2x+2y+3z=-1
4x+4y+3z=-1
4x+2y+2z=0
To solve this system of equations, we can use the method of elimination or substitution. Let's use the method of elimination:
First, let's eliminate the x variable.
To do that, we can multiply the first equation by -2 and the third equation by 2, then add them together:
-4x - 4y - 6z = 2
+ 4x + 2y + 2z = 0
---------------------
-2y - 4z = 2
Now, let's eliminate the y variable.
To do that, we can multiply the first equation by -1 and the third equation by 2, then add them together:
-2x - 2y - 3z = 1
+ 4x + 2y + 2z = 0
-----------------------
2x - z = 1
We now have two equations left:
-2y - 4z = 2
2x - z = 1
Let's solve the second equation for x:
2x = 1 + z
x = (1 + z)/2
Now let's substitute this expression for x into the first equation:
-2y - 4z = 2
-2y - 4z = 2(1 + z)/2
-2y - 4z = 1 + z
-2y - 5z = 1
Now, let's solve the second equation for y:
-2y = -5z - 1
y = (-5z - 1)/(-2)
y = (5z + 1)/2
Now, we have expressions for x and y in terms of z.
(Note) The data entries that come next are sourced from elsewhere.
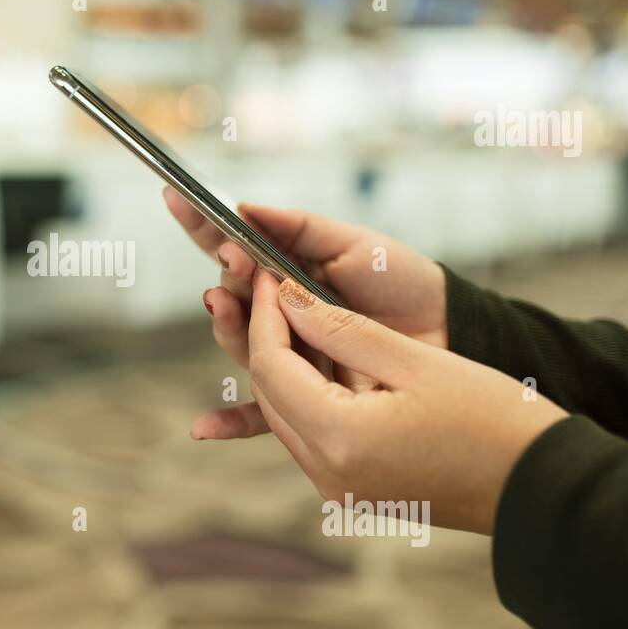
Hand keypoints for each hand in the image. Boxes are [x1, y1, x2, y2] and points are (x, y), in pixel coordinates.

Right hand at [163, 187, 446, 438]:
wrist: (450, 331)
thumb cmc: (401, 281)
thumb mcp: (353, 245)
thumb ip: (299, 229)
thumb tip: (244, 209)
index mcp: (285, 272)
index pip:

Let's substitute these values into any of the original equations. For simplicity, let's use the third equation:
4x + 2y + 2z = 0
4((1 + z)/2) + 2((5z + 1)/2) + 2z = 0
2 + 2z + 5z + 1 + 2z = 0
9z + 3 = 0
9z = -3
z = -3/9
z = -1/3
Substituting this value for z into the expressions we found earlier for x and y:
x = (1 + (-1/3))/2
x = (1/3)/2
x = 1/6
y = (5(-1/3) + 1)/2
y = (-5/3 + 1)/2
y = (-5/3 + 3/3)/2
y = (-2/3)/2
y = -1/3
Therefore, the solution to the system of equations is x = 1/6, y = -1/3, and z = -1/3.